30 Gennaio 2012 - 19:04

(ASCA) - Roma, 30 gen - E' in corso nell'Aula della Camera la discussione generale del decreto-legge per la proroga delle missioni internazionali delle Forze armate e di polizia. Il provvedimento prevede inoltre la proroga delle iniziative di cooperazione allo sviluppo e di sostegno ai processi di ricostruzione e impegna l'Italia a partecipare alle iniziative delle organizzazioni internazionali per il consolidamento dei processi di pace e di stabilizzazione. Il relatore per la commissione Affari Esteri, Franco Frattini (Pdl), ha auspicato un'approvazione del decreto in tempi rapidi, poiche' ''le missioni internazionali sono un fiore all'occhiello per l'Italia - ha spiegato l'ex ministro intervenendo in Aula -, una grande azione in cui il nostro Paese rappresenta nel mondo la sicurezza, la cooperazione, l'interesse alla stabilita' e alla stabilizzazione di aree di crisi particolarmente sensibili e particolarmente importanti per la sicurezza del mondo intero''.

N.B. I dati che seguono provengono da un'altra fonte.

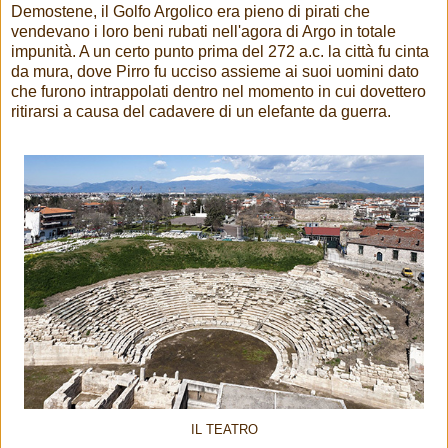
Demostene, il Golfo Argolico era pieno di pirati che
vendevano i loro beni rubati nell'agora di Argo in totale
impunità. A un certo punto prima del 272 a.c. la città fu cinta
da mura, dove Pirro fu ucciso assieme ai suoi uomini dato
che furono intrappolati dentro nel momento in cui dovettero
ritirarsi a causa del cadavere di un elefante da guerra.
IL TEATRO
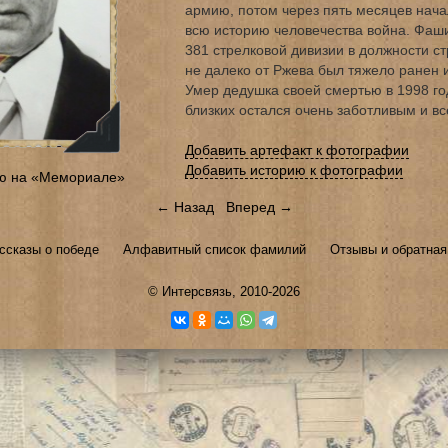
армию, потом через пять месяцев нача
всю историю человечества война. Фаши
381 стрелковой дивизии в должности ст
не далеко от Ржева был тяжело ранен 
Умер дедушка своей смертью в 1998 го
близких остался очень заботливым и в
Добавить артефакт к фотографии
Добавить историю к фотографии
ю на «Мемориале»
← Назад
Вперед →
ссказы о победе
Алфавитный список фамилий
Отзывы и обратная
©
Интерсвязь
, 2010-2026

''Abbiamo esaminato con molta attenzione e scrupolo questo decreto-legge, che ripercorre le linee di un'azione che inizia da lontano, che e' stata guidata da governi di segno politico diverso, tutti in sostanziale continuita' nell'affermare la necessita' di questo impegno dell'Italia.

Mi piace sottolineare - ha continuato Frattini - che l'Italia, con le missioni internazionali, compie ogni giorno un investimento nella propria credibilita' sulla scena internazionale, perche' e' presente con azioni, comportamenti e strategie che contribuiscono alla pace''.

''Evidentemente, abbiamo alcune aree del mondo in cui l'Italia, da sempre, e' impegnata; mi riferisco, per esempio, ai Balcani, regione dove il Governo ha deciso, apprezzabilmente, a mio avviso, di continuare a investire e anzi, per qualche aspetto, di intensificare una presenza italiana; all'Afghanistan, dove i segni di un miglioramento si intravedono ma la stessa Conferenza di Bonn, poche settimane fa, ha potuto constatare che il percorso non e' affatto completato; al Libano, dove la missione italiana, iniziata nel 2006 e proseguita negli anni successivi, viene, ormai, da tutti indicata come il pilastro della credibilita' dell'azione UNIFIL. Vi sono molte altre missioni - ha proseguito Frattini - e il testo scritto le analizzera', in cui io credo che l'Italia abbia un ruolo da svolgere. Nel Corno d'Africa, in Somalia, ad esempio, l'Italia esercita un ruolo chiave che pochissimi Paesi al mondo possono e potranno esercitare. Plaudo quindi all'accentuazione, all'enfasi posta nel decreto-legge, da parte del Governo, sull'impegno contro la pirateria, per la stabilizzazione della Somalia, per il grande lavoro contro l'infiltrazione del terrorismo nell'Africa settentrionale e nella zona sahariana. Cosi' come plaudo all'inserimento, quale nuova missione, dell'impegno italiano per il Sudan''.

''In conclusione credo si possa dire che questo decreto-legge, che merita un'approvazione in tempi rapidi e che e' stato integrato e corretto dalle Commissioni con qualche emendamento (non emendamenti di sostanza), riaffermi i due pilastri dell'azione italiana che ci caratterizza nel mondo, un'azione ed un'identita' italiana. L'Italia non porta mai con le sue forze di sicurezza la guerra, l'Italia porta sempre la pace, lo fa con interventi di cooperazione, di addestramento e di stabilizzazione. Questo credo, signori sottosegretari, sia il valore aggiunto di queste iniziative, per le quali raccomandiamo a tutta l'Assemblea l'approvazione rapida di questo provvedimento'', ha concluso Frattini.